Суд над Цыркиным состоялся в Доме культуры села Адабаши. Его заседания были открытыми, просторный зал не мог вместить всех, кто пришел выразить свое презрение предателю и палачу. На площади установили громкоговорители, заедания суда транслировались по радио.
…Исключительная мера.
ЗДРАВСТВУЙТЕ, АЛЕКС!
Не удивляйтесь этому письму. Ваш адрес я с трудом вырвала у Ганса Каплера — он не был уверен, что имеет право его мне давать. Но надеюсь, что Вы — человек широких взглядов, без комплекса обиды — дочитаете это послание до конца, а не выбросите его сразу в корзину, увидев на конверте почтовый штемпель ФРГ.
Не удивляйтесь моему письму — я долго собиралась с силами и мыслями, чтобы его написать. Много разговаривала с Гансом — о Вас, Вашей стране, о том, почему так сложно и страшно сегодня жить.
И на многое я смотрю сегодня иначе, чем вчера, однако еще больше мне предстоит понять…
Прежде всего хотела бы поблагодарить Вас за бережное отношение к чувствам и письмам моей мамы, Ирмы фон Раабе-старшей. Да, я дочь этой удивительной, как я теперь понимаю, женщины из войны.
Ганс дал мне копии писем, подлинники которых хранятся у Вас в семье. Он же сказал, что подробно написал Вам обо всем, что удалось узнать о судьбе моей мамы. Ганс предоставил в мое распоряжение записи своих бесед с людьми, знавшими маму, и копии некоторых документов, которые отыскал в архивах. Среди этих материалов есть и изложение Вашего рассказа о трагедии села Адабаши.
Читать и слушать все это было ужасно. Я долго не могла поверить, что так было, но, увы — все правда.
Письмо свое пишу Вам не для того, чтобы выставить напоказ свои страдания, и не в попытке обелить тех, кого Вы вправе ненавидеть. Нет, я хочу разобраться в самой себе. Помочь мне сделать это я Вас не прошу, хотя и помню, какая у вас крепкая рука — Вы очень даже просто выволокли меня из свалки на парижской улочке.
Ушедшее не возвратить, но и не забыть… И вот именно из того тяжелого прошлого, в котором было столько боли и ненависти, я пытаюсь взглянуть на себя, на свои поступки. Мы, немцы, с большим почтением относимся к своим родословным: кем были дальние и близкие предки, чем они занимались, как собирали пфенниг к пфеннигу, чтобы умножить семейный капитал. И важно еще: репутация семьи в глазах всех должна быть безукоризненной; чтобы смыть с нее старые пятна, иногда не жалеют никаких денег. Для чего это пишу, попытаюсь объяснить.

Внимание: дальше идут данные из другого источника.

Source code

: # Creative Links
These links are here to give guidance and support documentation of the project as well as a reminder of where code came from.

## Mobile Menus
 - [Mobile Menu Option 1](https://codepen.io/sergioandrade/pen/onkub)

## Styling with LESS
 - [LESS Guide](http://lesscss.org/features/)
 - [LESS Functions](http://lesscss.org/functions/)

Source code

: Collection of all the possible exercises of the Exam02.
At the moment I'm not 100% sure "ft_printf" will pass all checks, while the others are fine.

До последнего времени я тоже считала себя девушкой из пристойной и уважаемой семьи. У нас есть фотографии дальних предков — мужчины на них сплошь военные, в кайзеровских мундирах, в касках с шишаками, у каждого — острые, как пики, усы, загнутые кверху. Женщины — в глухих платьях с кружевной отделкой, в глазах у них — сентиментальная поволока.